Chapel Hill shooting: product of religious intolerance?

By: Mike Brill – Staff Writer

A Chapel Hill, North Carolina, man was charged with the murder of three Muslim students earlier this month.

Craig Hicks, 46, is currently in jail, accused of shooting his three neighbors in the head, according to the Washington Post. Deah Barakat, 23, was a dental doctoral student at the University of North Carolina at Chapel Hill. Yusor Abu-Salha, 21, was Barakat’s wife, and Razan Abu-Salha, 19, was her sister. The Abu-Salha sisters were undergraduates at North Carolina State University.

Chapel Hill police officers arrested Hicks at the scene. He was later charged with three counts of first-degree murder and one count of discharging a firearm in an occupied dwelling. First-degree murder carries a potential death penalty sentence in North Carolina.

Hicks and the three students resided in the same apartment complex. The police and Hicks’ wife, Karen Hicks, believe that the shooting occurred over a parking dispute. Hicks had confronted his neighbors in previous instances about parking in his parking space.

According to The Huffington Post, Hicks is known for being confrontational. He often threatened to have cars towed from the complex parking lot, and complained to neighbors about noise. Apartment complex residents describe his behavior as aggressive and harsh. They organized a meeting last year to speak with him about his behavior.

“I can say with absolute belief that this incident had nothing to do with the religion of the victims’ faith, but it was related to a longstanding parking dispute,” Karen Hicks said.

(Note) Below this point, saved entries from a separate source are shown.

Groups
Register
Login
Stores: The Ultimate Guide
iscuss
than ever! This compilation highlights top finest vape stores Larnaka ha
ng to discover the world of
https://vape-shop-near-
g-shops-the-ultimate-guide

The victims’ friends, family and other members of the Muslim-American community, however, believe the shooting was religiously motivate.

According to UNC’s Daily Tar Heel, Hicks, an atheist, is also known for being critical of religion. Hicks’ Facebook page includes many posts that take aggressive tones toward Christianity and Islam, and one picture of his revolver. He is a self-described anti-theist, someone who is an adamant opponent of religion.

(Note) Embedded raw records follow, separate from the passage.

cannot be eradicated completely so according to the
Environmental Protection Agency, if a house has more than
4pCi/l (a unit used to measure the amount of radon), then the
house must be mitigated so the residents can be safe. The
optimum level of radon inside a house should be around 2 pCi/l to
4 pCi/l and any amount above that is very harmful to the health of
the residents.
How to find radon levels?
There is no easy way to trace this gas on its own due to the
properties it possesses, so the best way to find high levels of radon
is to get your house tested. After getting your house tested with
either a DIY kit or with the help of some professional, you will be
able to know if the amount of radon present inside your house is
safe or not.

“We have no doubt that the way they looked and the way they believed had something to do with this,” Mohammed Abu-Salha, father of the two female victims, said.

According to a Washington Post article from Feb. 14, Palestinian officials called Hicks “an American extremist and hateful racist.”

“The Chapel Hill Police Department is using all available resources to determine whether hate was a motivating factor,” said Chapel Hill Mayor Mark Kleinschmidt.

The FBI and U.S. Justice Department are investigating the shooting alongside local police to determine if Hicks assaulted the students because of their Islamic faith.

Family members of the victims have created a Facebook page, named “Our Three Winners,” to remember the victims. Thousands attended a vigil on the UNC campus the day following the shooting.

A public funeral was held with over 5,500 attendees, according to The Guardian.

President Barack Obama, in response to the tragedy, addressed the topic of extremist violence last week.

“Many Muslim-Americans are worried and afraid,” Obama said. “I want to be as clear as I can be. As Americans – all faiths and backgrounds – we stand with you in your grief, and we offer our love and we offer our support.”